I have two corns, a 'snow' and an amelanistic! Both boys, Amadeus and Luciano. Amadeus was my first and just the best starter snake you could ask for- he's super mellow, has a great appetite, and has never shown any signs of aggression ever. Luciano... well, he's pretty much the exact opposite haha, but I think he's definitely unusual for a corn. 

I have lots of good photos but only one bad one readily available







:


----------



## nel3 (May 29, 2011)

thats a unique snake cave you have there. its quite the smart idea and beats going to a store for a cave.
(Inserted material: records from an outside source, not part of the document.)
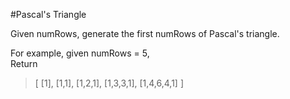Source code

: #Pascal's Triangle  

Given numRows, generate the first numRows of Pascal's triangle.  

For example, given numRows = 5,  
Return  

>[
>     [1],
>    [1,1],
>   [1,2,1],
>  [1,3,3,1],
> [1,4,6,4,1]
>]
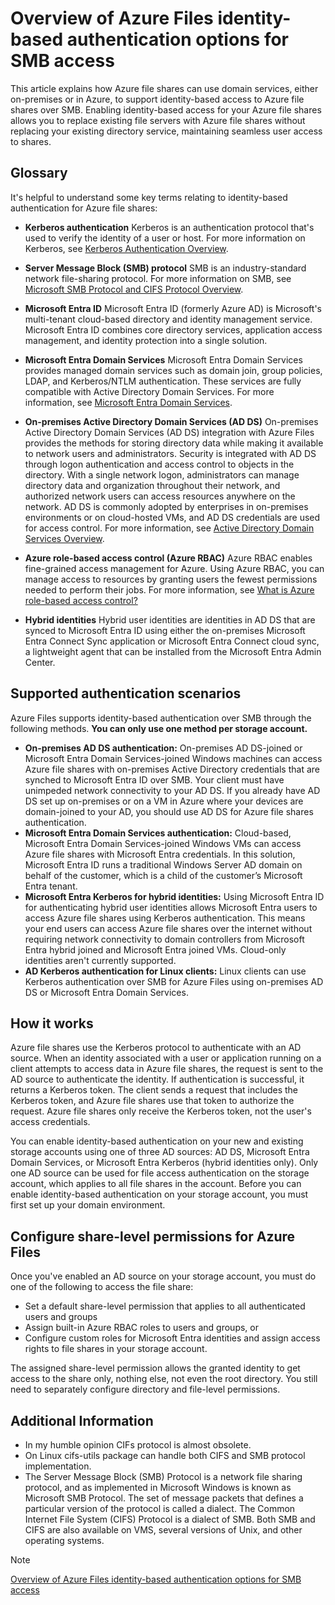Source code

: # Overview of Azure Files identity-based authentication options for SMB access

This article explains how Azure file shares can use domain services, either on-premises or in Azure, to support identity-based access to Azure file shares over SMB. Enabling identity-based access for your Azure file shares allows you to replace existing file servers with Azure file shares without replacing your existing directory service, maintaining seamless user access to shares.

## Glossary

It's helpful to understand some key terms relating to identity-based authentication for Azure file shares:

- **Kerberos authentication**
  Kerberos is an authentication protocol that's used to verify the identity of a user or host. For more information on Kerberos, see [Kerberos Authentication Overview](https://learn.microsoft.com/en-us/windows-server/security/kerberos/kerberos-authentication-overview).

- **Server Message Block (SMB) protocol**
  SMB is an industry-standard network file-sharing protocol. For more information on SMB, see [Microsoft SMB Protocol and CIFS Protocol Overview](https://learn.microsoft.com/en-us/windows/desktop/FileIO/microsoft-smb-protocol-and-cifs-protocol-overview).

- **Microsoft Entra ID**
  Microsoft Entra ID (formerly Azure AD) is Microsoft's multi-tenant cloud-based directory and identity management service. Microsoft Entra ID combines core directory services, application access management, and identity protection into a single solution.

- **Microsoft Entra Domain Services**
  Microsoft Entra Domain Services provides managed domain services such as domain join, group policies, LDAP, and Kerberos/NTLM authentication. These services are fully compatible with Active Directory Domain Services. For more information, see [Microsoft Entra Domain Services](https://learn.microsoft.com/en-us/azure/active-directory-domain-services/overview).

- **On-premises Active Directory Domain Services (AD DS)**
  On-premises Active Directory Domain Services (AD DS) integration with Azure Files provides the methods for storing directory data while making it available to network users and administrators. Security is integrated with AD DS through logon authentication and access control to objects in the directory. With a single network logon, administrators can manage directory data and organization throughout their network, and authorized network users can access resources anywhere on the network. AD DS is commonly adopted by enterprises in on-premises environments or on cloud-hosted VMs, and AD DS credentials are used for access control. For more information, see [Active Directory Domain Services Overview](https://learn.microsoft.com/en-us/windows-server/identity/ad-ds/get-started/virtual-dc/active-directory-domain-services-overview).

- **Azure role-based access control (Azure RBAC)**
  Azure RBAC enables fine-grained access management for Azure. Using Azure RBAC, you can manage access to resources by granting users the fewest permissions needed to perform their jobs. For more information, see [What is Azure role-based access control?](https://learn.microsoft.com/en-us/azure/role-based-access-control/overview)

- **Hybrid identities**
  Hybrid user identities are identities in AD DS that are synced to Microsoft Entra ID using either the on-premises Microsoft Entra Connect Sync application or Microsoft Entra Connect cloud sync, a lightweight agent that can be installed from the Microsoft Entra Admin Center.

## Supported authentication scenarios

Azure Files supports identity-based authentication over SMB through the following methods. **You can only use one method per storage account.**

- **On-premises AD DS authentication:** On-premises AD DS-joined or Microsoft Entra Domain Services-joined Windows machines can access Azure file shares with on-premises Active Directory credentials that are synched to Microsoft Entra ID over SMB. Your client must have unimpeded network connectivity to your AD DS. If you already have AD DS set up on-premises or on a VM in Azure where your devices are domain-joined to your AD, you should use AD DS for Azure file shares authentication.
- **Microsoft Entra Domain Services authentication:** Cloud-based, Microsoft Entra Domain Services-joined Windows VMs can access Azure file shares with Microsoft Entra credentials. In this solution, Microsoft Entra ID runs a traditional Windows Server AD domain on behalf of the customer, which is a child of the customer’s Microsoft Entra tenant.
- **Microsoft Entra Kerberos for hybrid identities:** Using Microsoft Entra ID for authenticating hybrid user identities allows Microsoft Entra users to access Azure file shares using Kerberos authentication. This means your end users can access Azure file shares over the internet without requiring network connectivity to domain controllers from Microsoft Entra hybrid joined and Microsoft Entra joined VMs. Cloud-only identities aren't currently supported.
- **AD Kerberos authentication for Linux clients:** Linux clients can use Kerberos authentication over SMB for Azure Files using on-premises AD DS or Microsoft Entra Domain Services.

## How it works

Azure file shares use the Kerberos protocol to authenticate with an AD source. When an identity associated with a user or application running on a client attempts to access data in Azure file shares, the request is sent to the AD source to authenticate the identity. If authentication is successful, it returns a Kerberos token. The client sends a request that includes the Kerberos token, and Azure file shares use that token to authorize the request. Azure file shares only receive the Kerberos token, not the user's access credentials.

You can enable identity-based authentication on your new and existing storage accounts using one of three AD sources: AD DS, Microsoft Entra Domain Services, or Microsoft Entra Kerberos (hybrid identities only). Only one AD source can be used for file access authentication on the storage account, which applies to all file shares in the account. Before you can enable identity-based authentication on your storage account, you must first set up your domain environment.

## Configure share-level permissions for Azure Files

Once you've enabled an AD source on your storage account, you must do one of the following to access the file share:

- Set a default share-level permission that applies to all authenticated users and groups
- Assign built-in Azure RBAC roles to users and groups, or
- Configure custom roles for Microsoft Entra identities and assign access rights to file shares in your storage account.

The assigned share-level permission allows the granted identity to get access to the share only, nothing else, not even the root directory. You still need to separately configure directory and file-level permissions.

## Additional Information

- In my humble opinion CIFs protocol is almost obsolete.
- On Linux cifs-utils package can handle both CIFS and SMB protocol implementation.
- The Server Message Block (SMB) Protocol is a network file sharing protocol, and as implemented in Microsoft Windows is known as Microsoft SMB Protocol. The set of message packets that defines a particular version of the protocol is called a dialect. The Common Internet File System (CIFS) Protocol is a dialect of SMB. Both SMB and CIFS are also available on VMS, several versions of Unix, and other operating systems.

>[!NOTE]
>[Overview of Azure Files identity-based authentication options for SMB access]([link](https://learn.microsoft.com/en-us/azure/storage/files/storage-files-active-directory-overview))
id love to get a snake though i dont have much space to keep one, too many fish. i did go to an expo 6 months ago and got an obsession with asian vine snakes for about 2 hours. it promptly ended knowiing i dont have much space for a +10 gal tank and the fact vine smakes will eat lizards. i dont like having incompatible pets ie fish and cats. i know some dont have issues though i fear if it actually happens.


----------



## Jennycallie (Sep 2, 2012)

Haha, thanks- it definitely is the cheaper solution and they don't seem to mind one bit. I just replace the boxes every time I clean the cage and that's that. I did buy them a nice "tree"/log thing to climb on though, which they enjoy. Plus the texture helps them shed. 

I looove vine snakes, they are just gorgeous. But I hope to have a lizard or two someday, so definitely a no for the incompatibility. Though I have to say, my four cats have never shown much interest in my bettas. Honestly they seem more intrigued by the snakes, if anything. Maybe my cats are just weird? Haha.


----------



## nel3 (May 29, 2011)

lol i think i may have a new imcompatability issue with my pineapple CT and the gecko. i did a WC and i took the fish in the glass WC cup. my tank and terrarium are right next to each other. the gecko jumped to the side wall thinking crickets lol.

vine snakes are so cool. had i not had a lizard and went with a snake a vinesnake wouldn't be out of the question if i could get it onto rodents instead of lizards. feeder lizards are very different as are feeder rodents or insects in my book. doesnt say much for comparing rodents but id feel more uncomfortable of feeding reptiles to reptiles than rodents.


----------



## TheCrabbyTabby (Jul 7, 2012)

If it weren't for the odd fear of mine, (I am totally freaked out by shed snake skin for some unknown reason) and the fact that I'd have to feed it rodents, I'd totally get a snake.

My auntie has a 15 some odd year old albino corn snake named Albie. He's been nicknamed the Jesus snake as he was presumed to be dead when he escaped his tank and later was found gnashed in the wheel of a office chair (don't ask me how that happened, somehow it did). They had it wrapped in a towel, not knowing exactly what to do with his body, when all of a sudden he came back to life, much to the delight of everyone. 

Everyone that is, except my brother's wife, who is terrified of anything remotely snake like. Must be the Irish in her or something. :lol:


----------